In my opinion, the correct result would be to conclude that both policies were in force and provided liability coverage to Nebeker both individually and to his business against the allegations of negligence and damage set forth in the claims of Heinz. Under the anti-stacking provisions of the policies in force, the limit of indemnity available was the limit of the greater policy. I would direct the district court to declare that State Farm was obligated to defend and indemnify Nebeker for losses to Heinz up to the limit of the business CGL policy, being the greater limit, together with any incidental first party coverages that may apply.
Justice KIDWELL concurs.

. Senior District Judge D. Duff McKee (retired).
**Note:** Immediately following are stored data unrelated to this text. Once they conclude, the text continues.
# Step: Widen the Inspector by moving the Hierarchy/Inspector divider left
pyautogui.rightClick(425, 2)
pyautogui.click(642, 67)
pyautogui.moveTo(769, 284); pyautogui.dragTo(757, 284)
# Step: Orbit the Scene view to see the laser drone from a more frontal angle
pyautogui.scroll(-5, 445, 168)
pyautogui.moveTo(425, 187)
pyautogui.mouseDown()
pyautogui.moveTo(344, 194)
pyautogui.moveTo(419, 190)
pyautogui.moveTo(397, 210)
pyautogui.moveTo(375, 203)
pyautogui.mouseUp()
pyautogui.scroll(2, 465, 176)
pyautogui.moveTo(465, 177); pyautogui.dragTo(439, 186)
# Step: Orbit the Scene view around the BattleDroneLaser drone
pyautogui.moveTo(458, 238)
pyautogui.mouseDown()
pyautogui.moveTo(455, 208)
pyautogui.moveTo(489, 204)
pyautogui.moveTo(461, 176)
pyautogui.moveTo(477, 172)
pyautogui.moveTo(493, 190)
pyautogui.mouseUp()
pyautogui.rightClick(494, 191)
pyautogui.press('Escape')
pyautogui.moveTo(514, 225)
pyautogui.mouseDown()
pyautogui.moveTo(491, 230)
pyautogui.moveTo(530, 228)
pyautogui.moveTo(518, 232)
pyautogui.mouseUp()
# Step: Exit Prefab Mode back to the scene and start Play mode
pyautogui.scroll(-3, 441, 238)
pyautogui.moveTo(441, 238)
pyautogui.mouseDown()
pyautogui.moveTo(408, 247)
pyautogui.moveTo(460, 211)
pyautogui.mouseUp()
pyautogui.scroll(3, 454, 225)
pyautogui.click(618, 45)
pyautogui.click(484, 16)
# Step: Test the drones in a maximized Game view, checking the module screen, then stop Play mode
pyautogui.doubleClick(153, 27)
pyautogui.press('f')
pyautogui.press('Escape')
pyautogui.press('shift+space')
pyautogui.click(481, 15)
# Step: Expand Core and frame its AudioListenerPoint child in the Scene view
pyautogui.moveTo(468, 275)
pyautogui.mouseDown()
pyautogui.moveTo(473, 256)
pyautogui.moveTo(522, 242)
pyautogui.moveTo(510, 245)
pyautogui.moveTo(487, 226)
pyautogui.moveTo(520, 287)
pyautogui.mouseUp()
. Idaho law governing the interpretation of insurance policies was set forth well by Justice Shepard in Moss v. Mid-American Fire and Marine Ins. Co., 103 Idaho 298, 300, 647 P.2d 754, 756 (1982):
“This Court has long recognized that insurance policies are contracts of adhesion, not subject to negotiation between the parties, and hence must be construed most strongly against the insurer. Abbie Uriguen Olds. Buick, Inc. v. United States Fire Ins. Co., 95 Idaho 501, 511 P.2d 783 (1973); Stephens v. New Hampshire Ins. Co., 92 Idaho 537, 447 P.2d 14 (1968); Scharbach v. Continental Cas. Co., 83 Idaho 589, 366 P.2d 826 (1961); Rollefson v. Lutheran Brotherhood, 64 Idaho 331, 132 P.2d 758 (1942). The provision at issue today is one which seeks to exclude the insurer’s coverage. Such an exclusion must be strictly construed in favor of the insured. Hahn v. Alaska Title Guaranty Co., 557 P.2d 143 (Alaska, 1976); Mission Ins. Co. v. Nethers, 119 Ariz. 405, 581 P.2d 250 (Ariz.App.1978); State Farm Mutual Auto. Ins. Co. v. Partridge, 10 Cal.3d 94, 109 Cal.Rptr. 811, 514 P.2d 123 (1973); Northwestern Nat. Cas. Co. v. Phalen, [182 Mont. 448], 597 P.2d 720 (Mont.1979); Conner v. Transamerica Ins. Co., 496 P.2d 770 (Okl.1972); McDonald Industries, Inc. v. Rollins Leasing Corp., 26 Wash.App. 376, 613 P.2d 800 (1980). See also Bonner County v. Panhandle Rodeo Ass’n Inc., 101 Idaho 772, 620 P.2d 1102 (1980); Farmers Ins. Group v. Sessions, 100 Idaho 914, 607 P.2d 422 (1980). Hence, the courts have held that the burden is on the insurer to use clear and precise language if it wishes to restrict the scope of its coverage. Goforth v. Franklin Life Ins. Co., 202 Kan. 413, 449 P.2d 477 (1969); Anderson v. Nationwide Life Ins. Co., 6 Kan.App.2d 163, 627 P.2d 344 (1981); Harvey's Wagon Wheel, Inc. v. MacSween, 96 Nev. 215, 606 P.2d 1095 (1980)....”

.“Strongly against the insurer.” Moss v. Mid-American Fire and Marine Ins. Co., footnote 2 above.

. “Strictly against the insurer.” Ibid.